In the study by Ellenga Mbolla, B F et al., on the causes of rehospitalisation for heart failure in the cardiology department of the Brazzaville University Hospital (Republic of Congo) in April 2015, the frequency of rehospitalisation for heart failure was 19% [7]. This high frequency of rehospitalisation for heart failure in our study could be explained by therapeutic failure linked to the lack of therapeutic education of our patients and the high cost of drugs.
The mean age of our patients was 46.32 ± 18.98 years, ranging from 15 to 84 years. The age group most affected was between 35 and 44 in 24 cases, i.e. a frequency of 19%. Our result is lower than that of K. Yayehd et al. who found a mean age of 54 ± 36 years with extremes of 25 to 89 years [8]. The onset of heart failure at a young age in our study may be explained by the fact that almost all our patients had decompensated heart valve disease [8].
In our series, we observed a female predominance of 64 cases, i.e. a frequency of 50.8%, against 62 cases, i.e. a frequency of 49.2%, with a sex ratio (M/F)/= 0.96. Our results are identical to those of K. Yayehd et al. in their study of adherence to treatment for C.I. in Lomé in 2012, who found a female predominance of 57.3% compared with 42.7%, i.e. a sex ratio (M/F) of 0.74 [8].
If heart failure is characterised by a very high rate of re-hospitalisation, and consequently by a very high induced cost, 84 cases of our patients, i.e. a frequency of 66.67%, were mutualists who felt they had the necessary support from their family and friends, and only 28 cases, i.e. 22.22%, had health insurance.
In our sample, the diagnosis of rehospitalisation for heart failure was essentially represented by valvulopathy in 52 cases followed by hypertensive cardiopathy in 37 cases with frequencies of 41.27% and 29.37% respectively. Our results are contrary to those reported by Ellenga Mbolla, B F et al. who found a high frequency of hypertensive heart disease in 40 cases (43.9%), dilated cardiomyopathy in 28 cases (30.8%) and valvulopathy in 9 cases (10%) [7]. This high frequency of valvulopathy in our series could be explained by the prevalence of rheumatic fever in non-industrialised countries where living conditions are precarious and promiscuous.

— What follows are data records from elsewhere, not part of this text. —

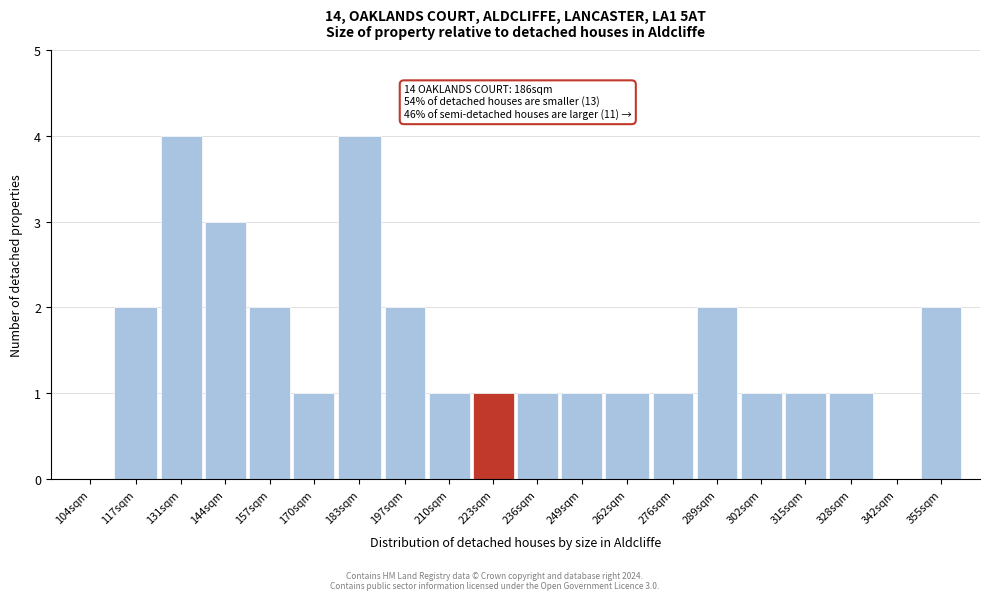

Reading right to left, list all the values displayed in this chart.

355sqm=2	342sqm=0	328sqm=1	315sqm=1	302sqm=1	289sqm=2	276sqm=1	262sqm=1	249sqm=1	236sqm=1	223sqm=1	210sqm=1	197sqm=2	183sqm=4	170sqm=1	157sqm=2	144sqm=3	131sqm=4	117sqm=2	104sqm=0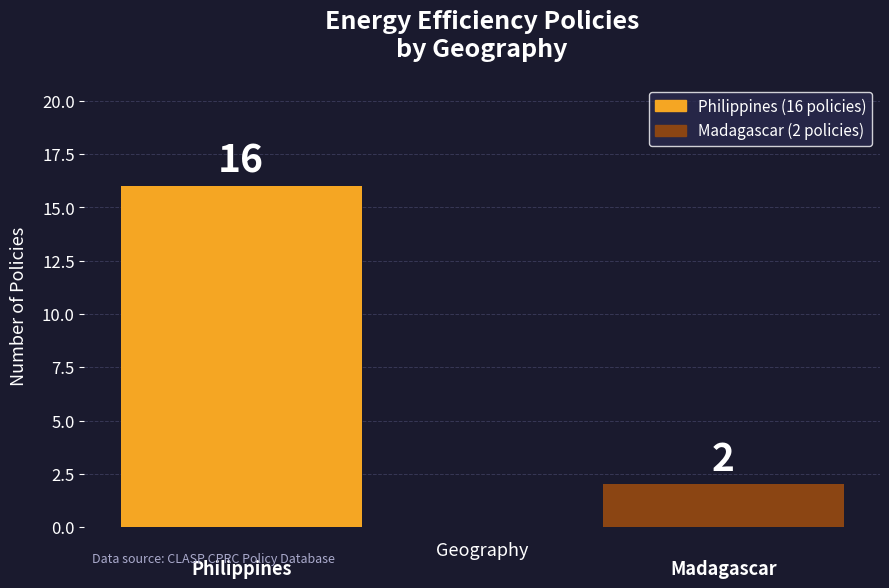

What is the difference between the maximum and minimum values?

14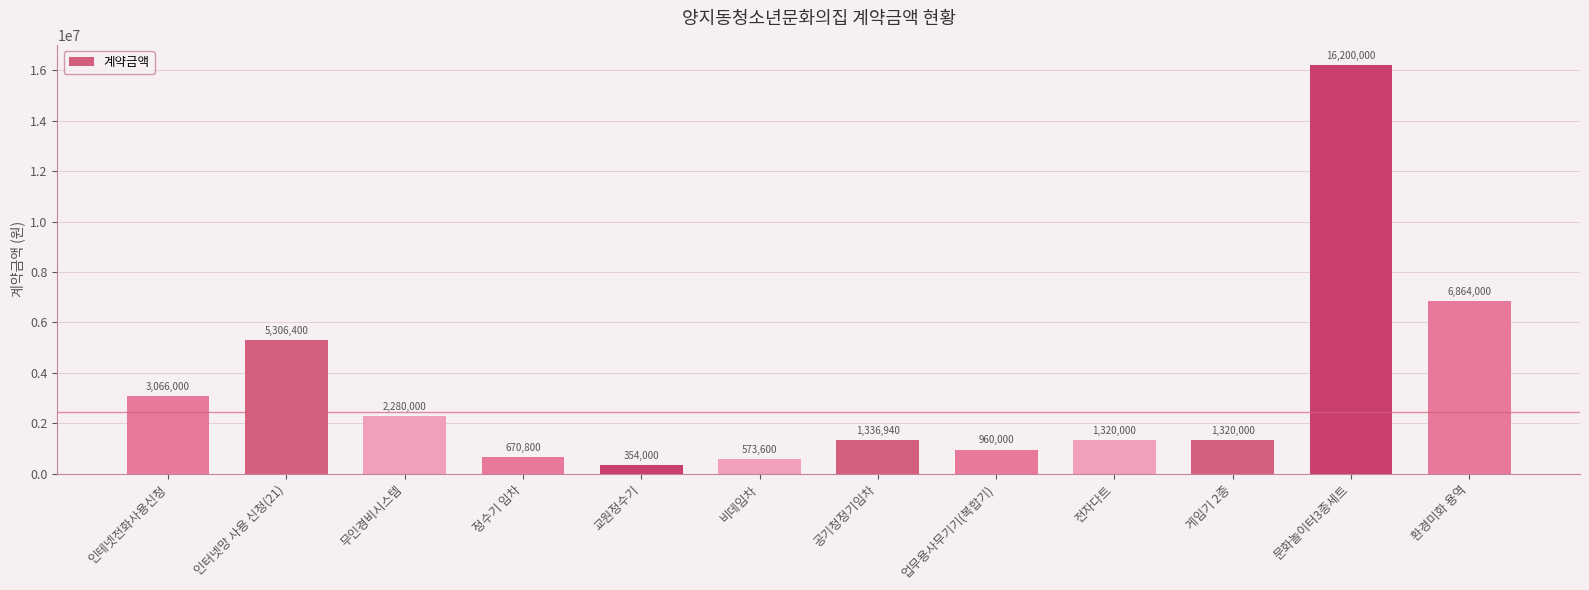

At which label is the value closest to 8277000?

환경미화 용역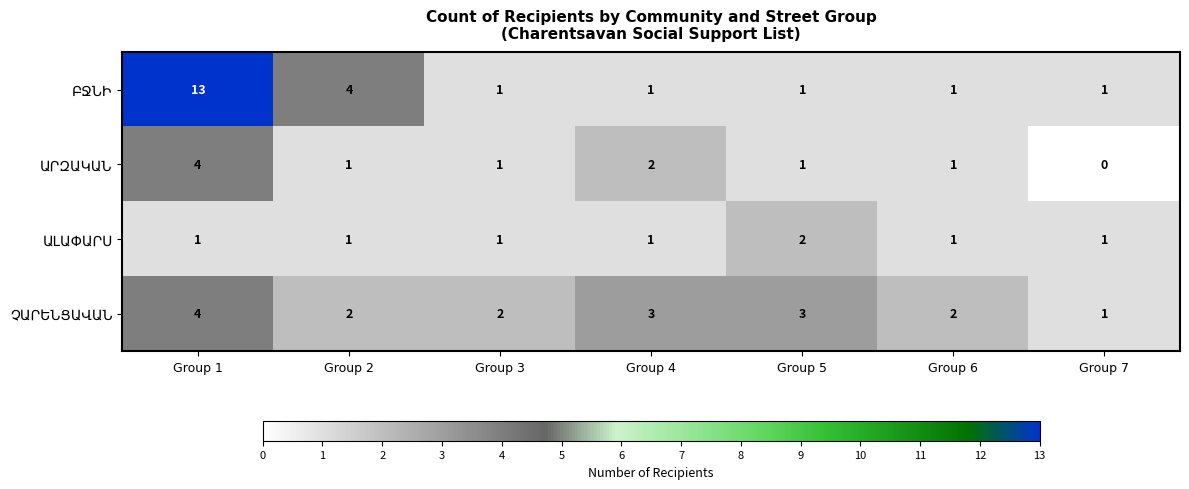

Which category has the lowest value across all series?

Group 7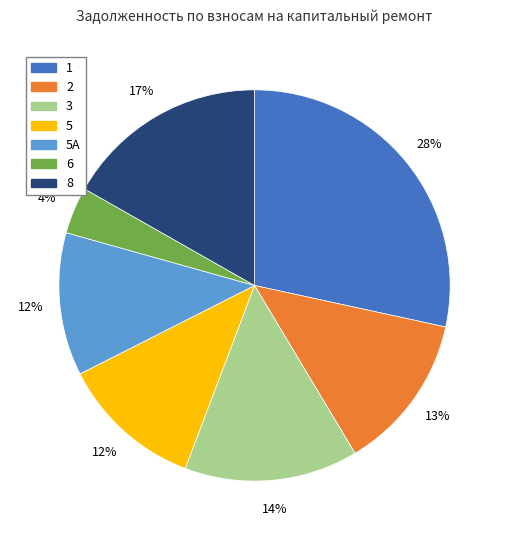

How many segments does this pie chart have?

7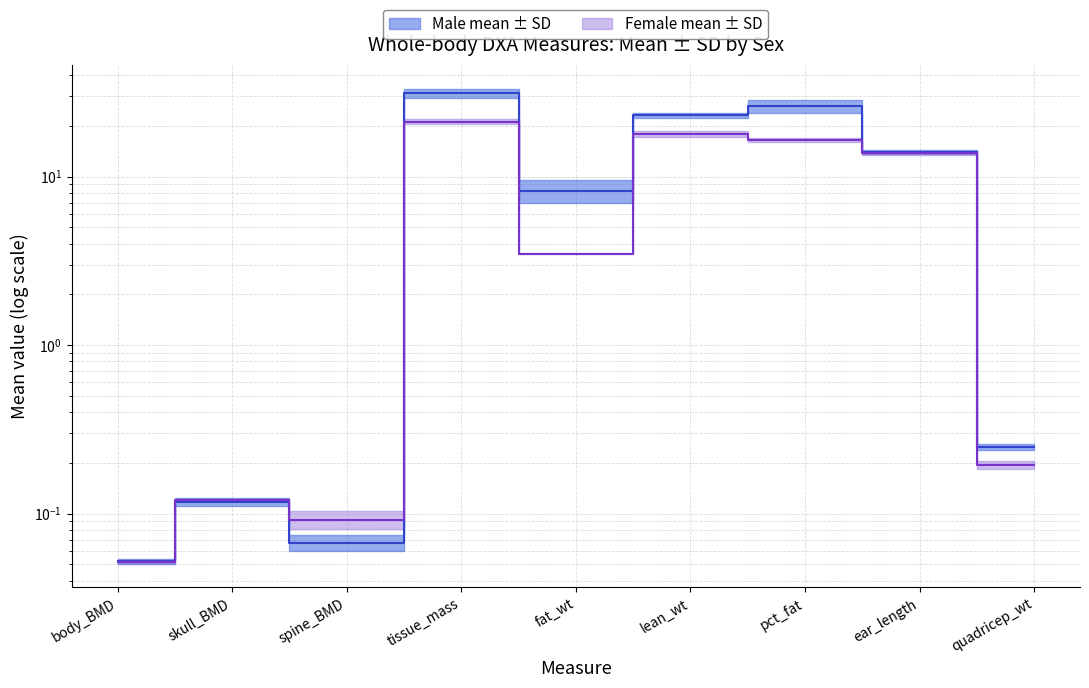

Which series has the largest range (max minus min)?

mean_male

The majority of our patients were readmitted to hospital 1 - 3 times after a first episode of heart failure in 117 cases, i.e. 92.9%; this high rate of readmission can be explained by the difficulties of curative treatment of most of the underlying heart diseases, the rarity and high cost of certain drugs such as the class of sodium/glucose-2 cotransporter (SGLT2) inhibitors, sacubitril/valsartan and the lack of therapeutic education.

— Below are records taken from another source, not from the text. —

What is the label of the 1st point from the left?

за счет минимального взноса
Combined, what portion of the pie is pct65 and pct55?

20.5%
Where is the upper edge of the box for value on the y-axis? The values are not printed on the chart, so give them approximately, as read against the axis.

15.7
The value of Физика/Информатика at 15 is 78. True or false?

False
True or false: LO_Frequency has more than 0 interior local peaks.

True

Irregularity in control and therapeutic breakdown were the main factors in decompensation with frequencies of 83.33% and 75.40 respectively. Our results are contrary to those found by Ellenga Mbolla, B F et al. in 2014 who reported that the main decompensation factors found were deviations from the low-salt diet 64 cases (70.3%), poor compliance with treatment 56 cases (61.5%) [7]. This high frequency in our study could be explained by ignorance and lack of economic resources.

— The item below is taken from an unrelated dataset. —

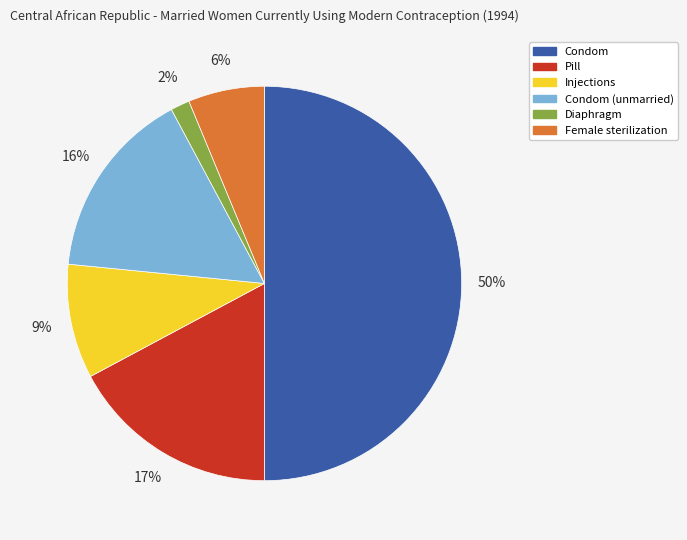

To the nearest percent, what portion does Condom (unmarried) represent?

16%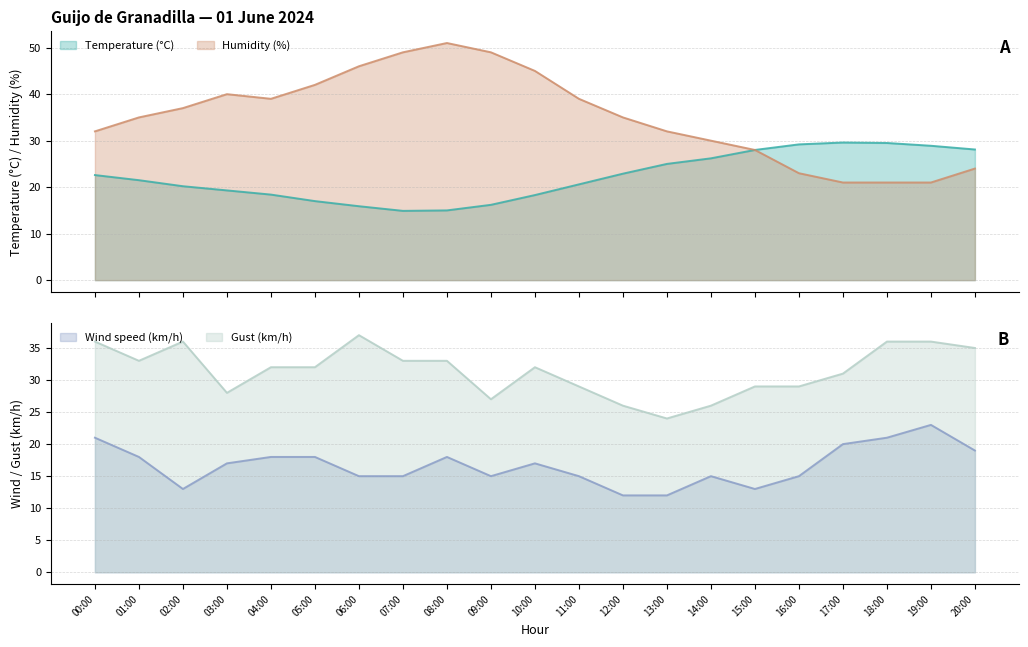

Which series changed the most between 01:00 and 04:00?

Humidity (%)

In terms of compliance with treatment, almost all of our patients were poorly compliant with treatment, and none were well compliant. There is little African literature on this subject. Data in the world literature are mixed. In Europe, where medical coverage is universal, Van der Wal et al. [9] reported 90% good compliance with pharmacological treatment; this demonstrates the difficulties of access to medicines in our country, where the cost of care is borne exclusively by patients.
In terms of compliance with dietary hygiene measures, the vast majority of our patients were not compliant with dietary hygiene measures, i.e. 125 cases with a frequency of 99.21%.
This could be explained by patients not adhering to their treatment and by the lack of cardiovascular rehabilitation centres.
5. Conclusion
This work shows that rehospitalisation for heart failure is frequent, due to irregular monitoring and the lack of therapeutic education for our patients. We therefore recommend setting up cardiac rehabilitation and therapeutic education centres, as well as improving the technical platform by creating a cardiac surgery centre.